The Corbett-Fitzsimmons fight is, of course, covered in great detail, encompassing most of the last quarter of the book, as might be imagined, given the significance of this fight. One of the interesting things that emerges from this account is that, even in this early era, punch-stats were utilized. One account notes that Corbett “is recorded to have hit Fitzsimmons 194 times. . ..” Fitzsimmons, on the other hand, “hit Corbett about sixty times, but only twice effectively.” While this degree of “effectiveness” could certainly be argued, one of those obviously was the famous “solar plexus punch” that knocked Corbett out in the 14th round. One of the things that made this sort of quantification possible in this early era was the fact that this fight was one of the first to be filmed, a development that Pollack covers in great detail.

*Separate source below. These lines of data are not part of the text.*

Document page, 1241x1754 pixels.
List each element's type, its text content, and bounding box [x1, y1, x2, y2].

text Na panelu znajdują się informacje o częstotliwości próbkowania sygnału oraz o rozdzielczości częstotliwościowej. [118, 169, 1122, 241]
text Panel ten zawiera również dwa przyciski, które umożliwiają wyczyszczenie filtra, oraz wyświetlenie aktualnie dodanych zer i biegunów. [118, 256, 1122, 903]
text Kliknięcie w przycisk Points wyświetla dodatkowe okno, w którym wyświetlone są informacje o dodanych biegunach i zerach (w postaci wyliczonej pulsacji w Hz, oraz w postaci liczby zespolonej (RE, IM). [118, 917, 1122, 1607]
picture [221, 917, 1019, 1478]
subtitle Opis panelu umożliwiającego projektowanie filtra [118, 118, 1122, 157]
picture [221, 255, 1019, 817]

Another interesting element that emerges from Pollack’s review of the Corbett-Fitzsimmons fight is the allegations of a “long count” in the 6th round, 30 years before the more famous “long count” of the second Tunney-Dempsey fight. Corbett knocked Fitz down in that round and argued that the referee had not picked up the timekeeper’s count until after several seconds had already passed, and that therefore Fitzsimmons – who got up at the count of nine – was on the canvas for more than ten seconds. Like Tunney, Fitzsimmons and his partisans argued that he was fully conscious and intentionally took the maximum time to clear his head, and could have, if necessary, gotten up earlier. The films and descriptions from the sources Pollack provides seem to support Fitzsimmons’ contentions – although, as is always the case in instances like this, there is room for debate. What is interesting, however, from an historical perspective, is why this “long count” controversy has received so much less attention than the later Tunney-Dempsey incident in the boxing press. Perhaps the relatively poor quality of the films and their subsequent deterioration provide at least a partial explanation for this. In any event, the attention Pollack devotes to this issue hopefully will lead others to investigate and bring greater attention to this historically neglected controversy.
As with his previous books, Pollack creates interest in – and leaves us waiting for his coverage of – later developments in Fitzsimmons’ career, when he goes on to face future champions James J. Jeffries and Jack Johnson. His work should be of great interest to all who are interested in the sport of boxing. This book undoubtedly makes an outstanding contribution to the historical research on Fitzsimmons’ career, and should be, as noted, of great interest to boxing historians and fans alike.